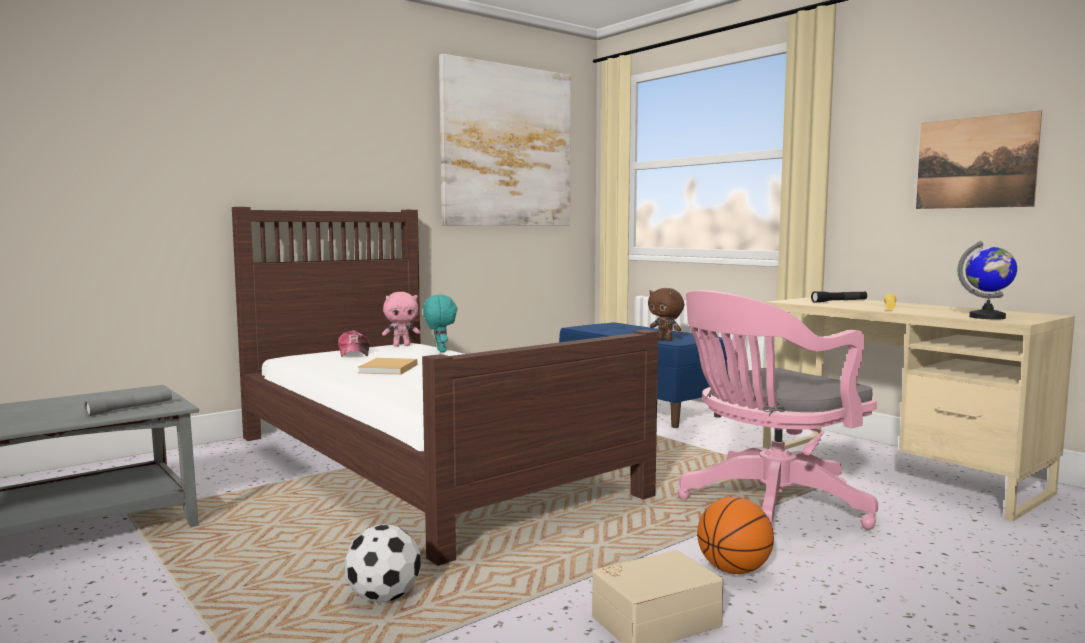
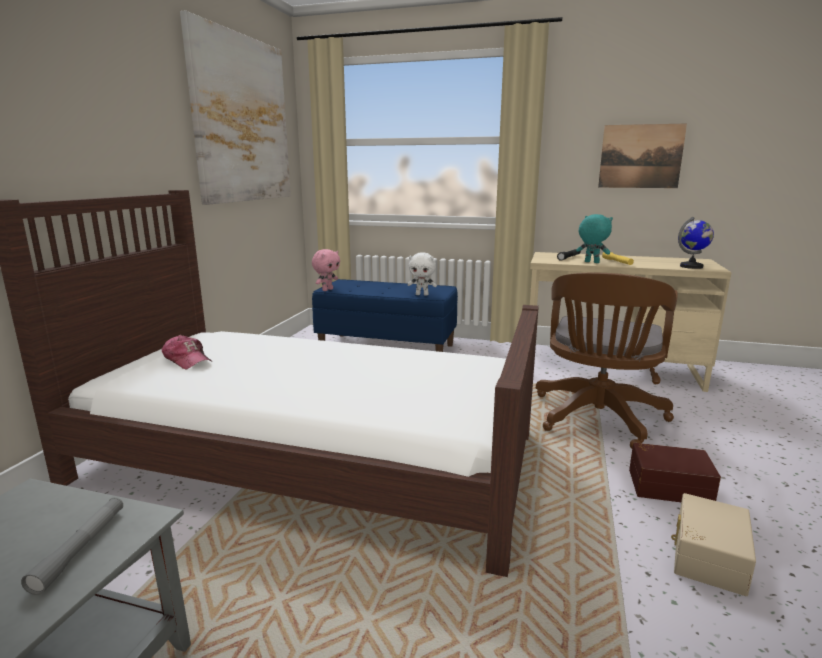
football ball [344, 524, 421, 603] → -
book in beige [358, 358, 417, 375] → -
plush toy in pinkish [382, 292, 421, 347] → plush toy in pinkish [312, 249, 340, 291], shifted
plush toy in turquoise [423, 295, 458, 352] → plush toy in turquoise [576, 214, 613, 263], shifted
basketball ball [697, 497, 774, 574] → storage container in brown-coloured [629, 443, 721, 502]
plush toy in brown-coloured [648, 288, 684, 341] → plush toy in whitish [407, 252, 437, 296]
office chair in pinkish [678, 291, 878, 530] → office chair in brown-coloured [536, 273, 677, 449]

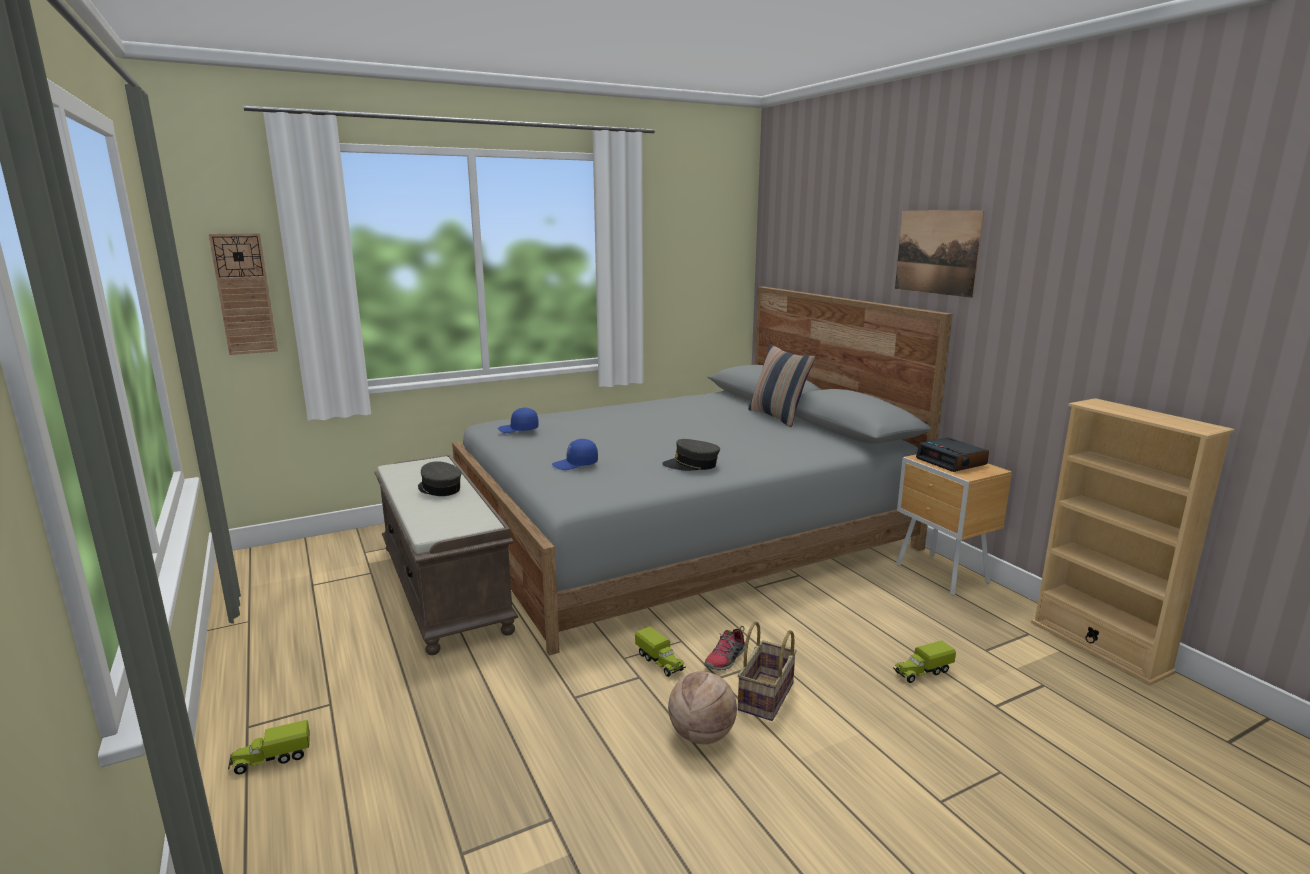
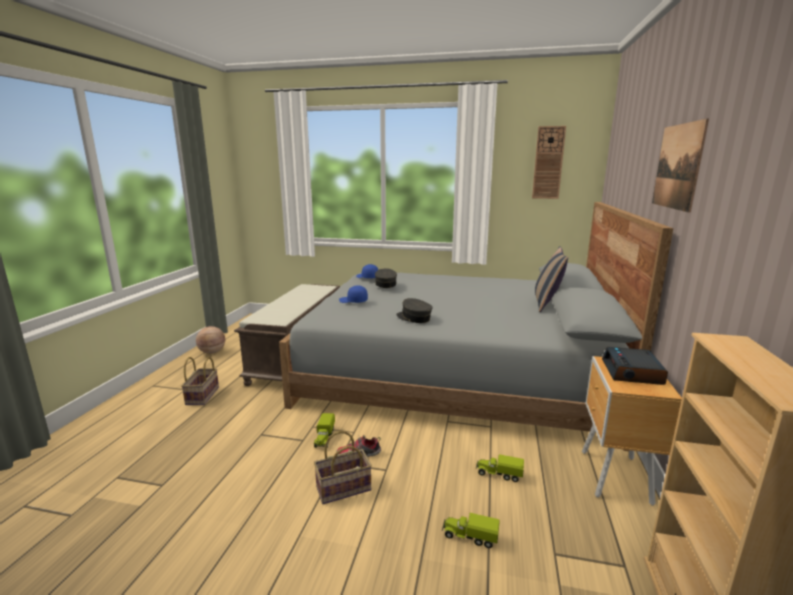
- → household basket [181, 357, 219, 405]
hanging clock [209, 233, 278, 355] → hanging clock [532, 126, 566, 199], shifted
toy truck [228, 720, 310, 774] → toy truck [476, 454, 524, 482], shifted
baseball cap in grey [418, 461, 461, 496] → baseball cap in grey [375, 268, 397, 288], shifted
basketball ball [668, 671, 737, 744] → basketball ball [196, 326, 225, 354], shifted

──────────────────────────────

--- What is required ---
Could you output all the entries above exactly as written, leaving out the pictures?

--- Task answer ---
football ball [344, 524, 421, 603] → -
book in beige [358, 358, 417, 375] → -
plush toy in pinkish [382, 292, 421, 347] → plush toy in pinkish [312, 249, 340, 291], shifted
plush toy in turquoise [423, 295, 458, 352] → plush toy in turquoise [576, 214, 613, 263], shifted
basketball ball [697, 497, 774, 574] → storage container in brown-coloured [629, 443, 721, 502]
plush toy in brown-coloured [648, 288, 684, 341] → plush toy in whitish [407, 252, 437, 296]
office chair in pinkish [678, 291, 878, 530] → office chair in brown-coloured [536, 273, 677, 449]

- → household basket [181, 357, 219, 405]
hanging clock [209, 233, 278, 355] → hanging clock [532, 126, 566, 199], shifted
toy truck [228, 720, 310, 774] → toy truck [476, 454, 524, 482], shifted
baseball cap in grey [418, 461, 461, 496] → baseball cap in grey [375, 268, 397, 288], shifted
basketball ball [668, 671, 737, 744] → basketball ball [196, 326, 225, 354], shifted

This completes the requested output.